Wherever I travel I like to find a public garden to visit. Prague proved a little more difficult especially in late October, but then I read about the Wallenstein Gardens designed in the Italian style with a sala terrena (a garden pavilion), a grotto, an aviary and an artificial lake with an island.

Sala Terrena, a loggia with three arches and richly decorated with frescoes.

The statues you see in the garden are replicas.¹ The original statues were taken as spoils of war by the Swedes during the Thirty Years’ War in the seventeenth century.

They also took a statue of Venus by Benedikt Wurzelbauer which is the only one to have been returned.

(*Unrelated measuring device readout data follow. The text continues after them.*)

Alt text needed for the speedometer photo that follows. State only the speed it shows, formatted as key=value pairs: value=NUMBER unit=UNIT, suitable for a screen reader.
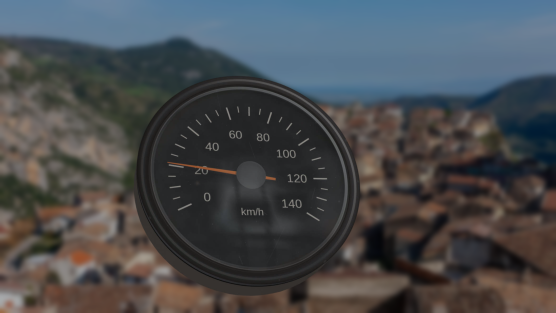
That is value=20 unit=km/h
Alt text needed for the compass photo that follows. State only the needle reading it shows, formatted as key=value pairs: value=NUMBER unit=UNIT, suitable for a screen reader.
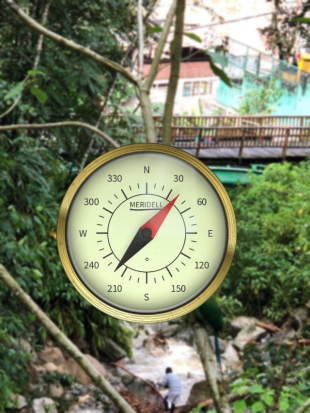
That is value=40 unit=°
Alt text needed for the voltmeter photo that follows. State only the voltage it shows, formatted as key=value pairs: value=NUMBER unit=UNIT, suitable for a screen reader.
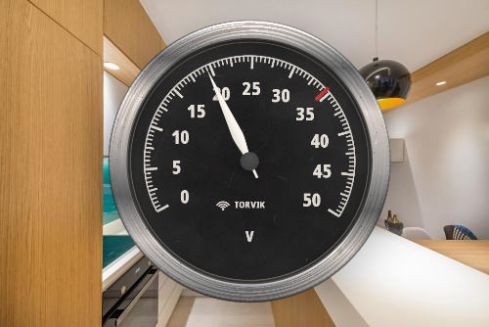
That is value=19.5 unit=V
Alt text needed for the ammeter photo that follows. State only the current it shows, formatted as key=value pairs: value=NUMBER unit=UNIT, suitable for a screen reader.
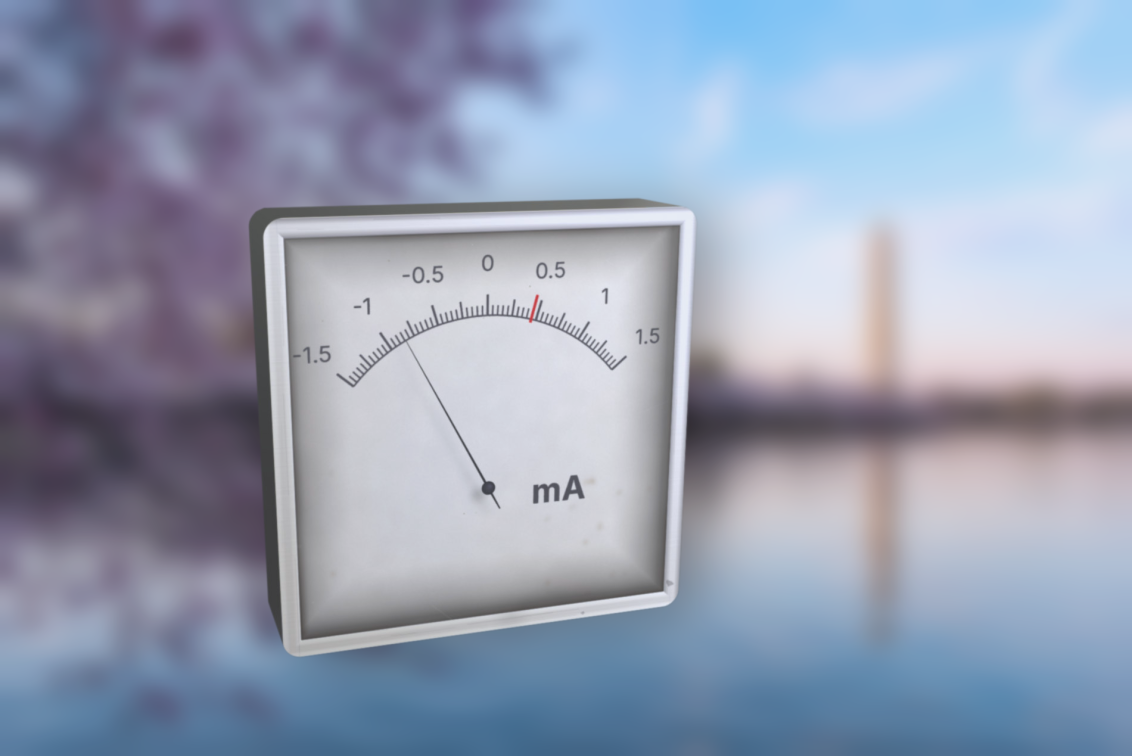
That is value=-0.85 unit=mA
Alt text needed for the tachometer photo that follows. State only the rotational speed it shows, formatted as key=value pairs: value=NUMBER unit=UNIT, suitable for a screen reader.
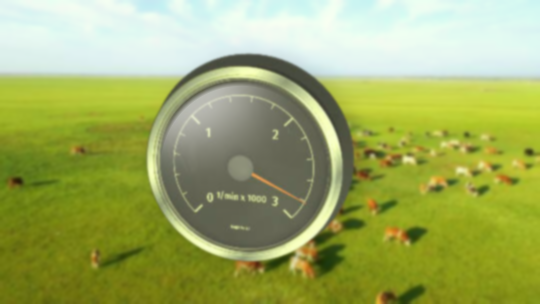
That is value=2800 unit=rpm
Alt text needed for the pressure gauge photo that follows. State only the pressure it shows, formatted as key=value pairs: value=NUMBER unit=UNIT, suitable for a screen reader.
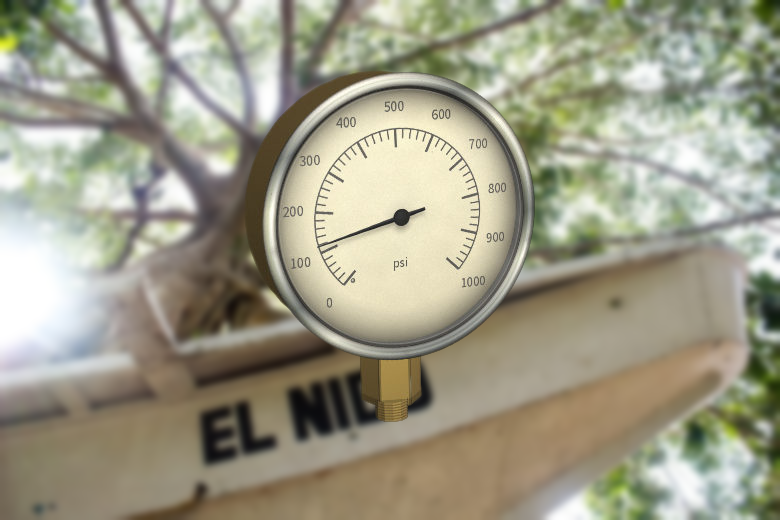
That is value=120 unit=psi
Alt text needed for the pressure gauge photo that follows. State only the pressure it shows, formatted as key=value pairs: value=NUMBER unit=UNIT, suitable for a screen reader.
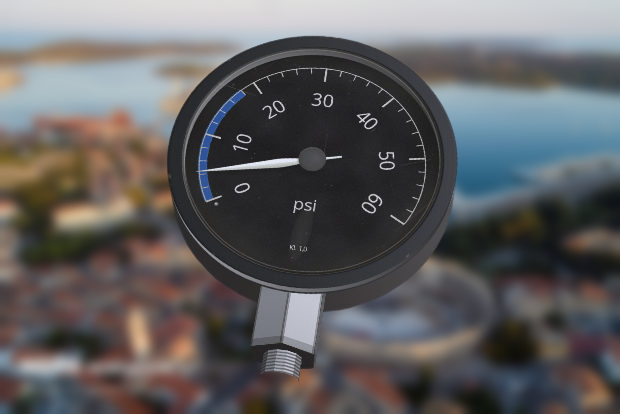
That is value=4 unit=psi
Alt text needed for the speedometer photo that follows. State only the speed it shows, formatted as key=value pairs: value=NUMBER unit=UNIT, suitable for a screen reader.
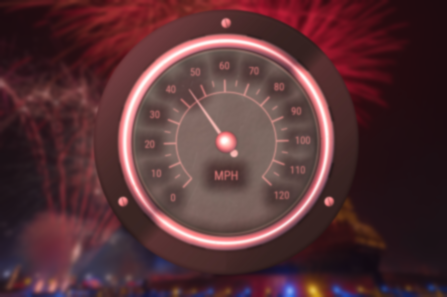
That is value=45 unit=mph
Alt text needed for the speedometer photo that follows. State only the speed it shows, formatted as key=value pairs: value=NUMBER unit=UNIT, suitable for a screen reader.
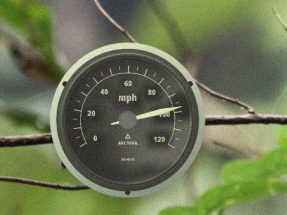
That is value=97.5 unit=mph
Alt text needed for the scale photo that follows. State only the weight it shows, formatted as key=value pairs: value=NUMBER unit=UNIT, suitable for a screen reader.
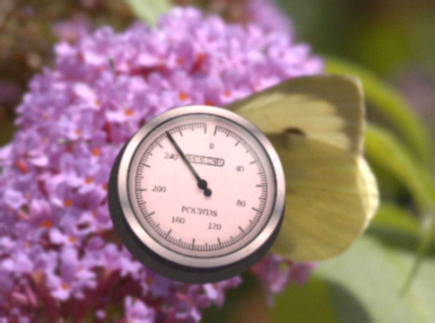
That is value=250 unit=lb
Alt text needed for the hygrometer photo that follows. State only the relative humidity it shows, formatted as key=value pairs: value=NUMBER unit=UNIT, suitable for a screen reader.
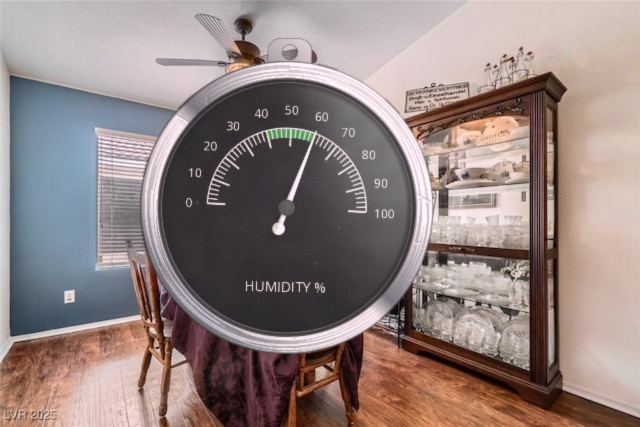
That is value=60 unit=%
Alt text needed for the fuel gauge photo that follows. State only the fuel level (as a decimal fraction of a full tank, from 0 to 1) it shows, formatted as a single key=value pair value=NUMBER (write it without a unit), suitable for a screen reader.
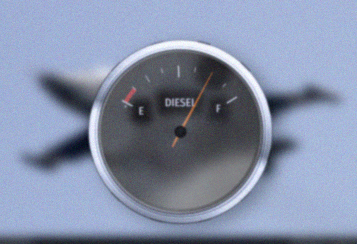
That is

A copy of it and all the other sculptures have been replaced in the garden.

Venus

The garden lies in the middle of a beautiful Baroque complex, hidden behind a variety of buildings in Malá Strana. It is free to enter and is a peaceful place to get away from the madding crowds and sit for a while. Peacocks roam the grounds among the many sculptures.

At one end is the Wallenstein Palace which houses the Czech Senate. The palace has a remarkable loggia with painted ceiling (header photo) and at the other end is the Wallenstein Riding School though you won’t find any horses here now.

The Riding School

Today, it houses the meeting room and the National Gallery. It hosts various exhibitions of both Czech and international artists throughout the year. Next to the Wallenstein Riding School is a fish pond with koi, pike, and other ornamental fish, a fountain and statue in the middle. Feel free to feed the ducks.

The large fish pond and islet with the statue of Hercules fighting Hydra in the centre

A bizarre part of the garden (and one which I had noticed from the castle) is an enormous stalactite grey wall with hidden creatures among what looks like dripping mud.

During the summer season, the public can watch live concerts and performances here.

¹In the years 1625 and 1626, a collection of bronze statues and sculptural groups by significant Dutch sculptor Adrian de Vries, depicting antique gods and horses, one of the highlights of Mannerist sculpture was placed there. The Palace has been looted twice: at the end of the Thirty Years’ War in 1648 by mercenaries of the Swedish general Königsmark and during the War of the Austrian Succession in 1742 when the French established a depot there. The Swedes took all the  sculptures to Sweden in 1648 where they are located at Drootningholm Palace.